§ **QUOTED TEXT**

- - - -

The trailer for The Chronicles of Narnia: Prince Caspian is out, stirring up all sorts of reactions from Narnia fans awaiting the movie's release on May 16.

With the filming now finished, director Andrew Adamson—who also helmed The Lion, The Witch, and The Wardrobe two years ago—must now turn to the editing process, deciding what to keep and what to leave on the cutting room floor. I realize I'm a couple weeks late for a Christmas wish list, but nonetheless, here are a few things I hope Adamson will address as he puts the finishing touches on Prince Caspian, the movie.

Apologies, please

First, please don't forget the apologies this time. In C. S. Lewis's original version of The Lion, The Witch, and The Wardrobe, the scene where Edmund is reunited with his siblings begins like this: "Edmund shook hands with each of the others and said to each of them in turn, 'I'm sorry,' and everyone said 'That's all right.'" For reasons we can only speculate about, Andrew Adamson's film adaptation left out Edmund's brief but vital statement of remorse.

The Pevensies return to Narnia

The Pevensies return to Narnia

Lewis's protagonists are not just fallible, they are often very fallible. Like us, they can and will make mistakes, and when they do, Lewis is quite clear that there is a proper way to reconcile afterwards, one which begins with true repentance and a genuine apology. In the book version of Prince Caspian, after making mistakes, Trumpkin apologizes to the four children, Peter apologizes to his siblings and to Trumpkin, Lucy apologizes to Aslan, Susan apologizes to Lucy, and Peter apologizes to Aslan. And each of these apologies is the real deal—no excuses, no blaming someone or something else, and no false contrition as in "if my actions offended anyone, I am sorry they were offended."

- - - -

§ **INFORMATION SUPPLIED**
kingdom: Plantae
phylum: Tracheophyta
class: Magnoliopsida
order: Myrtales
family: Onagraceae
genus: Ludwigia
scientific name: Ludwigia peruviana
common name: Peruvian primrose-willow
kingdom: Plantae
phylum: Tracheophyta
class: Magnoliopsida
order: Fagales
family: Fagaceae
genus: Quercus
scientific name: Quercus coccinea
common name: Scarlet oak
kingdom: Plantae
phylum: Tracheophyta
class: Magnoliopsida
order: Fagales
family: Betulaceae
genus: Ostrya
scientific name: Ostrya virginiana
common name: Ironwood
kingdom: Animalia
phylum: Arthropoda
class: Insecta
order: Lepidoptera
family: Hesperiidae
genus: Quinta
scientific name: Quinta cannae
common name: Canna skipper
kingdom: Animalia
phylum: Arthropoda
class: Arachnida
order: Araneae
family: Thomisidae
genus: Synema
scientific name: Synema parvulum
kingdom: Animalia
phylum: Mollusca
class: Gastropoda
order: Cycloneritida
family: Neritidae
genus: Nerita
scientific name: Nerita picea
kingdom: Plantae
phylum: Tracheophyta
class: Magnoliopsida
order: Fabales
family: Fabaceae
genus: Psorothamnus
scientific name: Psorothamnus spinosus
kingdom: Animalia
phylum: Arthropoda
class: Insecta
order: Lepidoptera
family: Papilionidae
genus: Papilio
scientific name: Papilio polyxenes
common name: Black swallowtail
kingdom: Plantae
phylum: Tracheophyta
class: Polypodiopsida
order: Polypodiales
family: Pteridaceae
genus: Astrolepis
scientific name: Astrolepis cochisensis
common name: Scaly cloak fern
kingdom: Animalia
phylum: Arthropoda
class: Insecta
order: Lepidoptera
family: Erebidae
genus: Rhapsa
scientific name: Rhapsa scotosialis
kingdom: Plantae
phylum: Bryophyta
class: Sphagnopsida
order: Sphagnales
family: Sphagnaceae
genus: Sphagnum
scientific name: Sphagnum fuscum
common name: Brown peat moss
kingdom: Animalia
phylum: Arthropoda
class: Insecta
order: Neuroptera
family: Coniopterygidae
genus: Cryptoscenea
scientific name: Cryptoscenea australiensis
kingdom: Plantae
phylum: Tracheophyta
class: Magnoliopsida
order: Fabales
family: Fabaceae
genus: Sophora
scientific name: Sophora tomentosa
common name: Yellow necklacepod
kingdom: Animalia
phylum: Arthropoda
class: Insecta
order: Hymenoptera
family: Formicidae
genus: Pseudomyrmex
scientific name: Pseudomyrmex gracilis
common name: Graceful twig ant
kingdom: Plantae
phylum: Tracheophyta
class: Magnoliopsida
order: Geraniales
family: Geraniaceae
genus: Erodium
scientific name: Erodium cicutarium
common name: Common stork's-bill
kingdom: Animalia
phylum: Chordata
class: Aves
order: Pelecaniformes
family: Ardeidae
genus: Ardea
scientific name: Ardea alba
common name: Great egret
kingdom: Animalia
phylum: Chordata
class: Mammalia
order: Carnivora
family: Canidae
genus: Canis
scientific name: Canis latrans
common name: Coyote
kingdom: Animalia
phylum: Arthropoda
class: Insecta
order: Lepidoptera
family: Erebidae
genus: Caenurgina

- - - -

§ **WORK TO DO**
1 - According to the Prince Caspian article, why must director Andrew Adamson now turn to the editing process?
2 - Rewrite the listing from its start through the line containing "family: Fagaceae", changing "scientific name" to "binomial name" and leaving everything else the same.
The Prince Caspian article and the listing have no connection to each other.

§ **RESPONSES PER TASK**
1 - Filming is now finished, so Adamson must turn to editing and decide what to keep and what to leave on the cutting room floor.

2 -
kingdom: Plantae
phylum: Tracheophyta
class: Magnoliopsida
order: Myrtales
family: Onagraceae
genus: Ludwigia
binomial name: Ludwigia peruviana
common name: Peruvian primrose-willow
kingdom: Plantae
phylum: Tracheophyta
class: Magnoliopsida
order: Fagales
family: Fagaceae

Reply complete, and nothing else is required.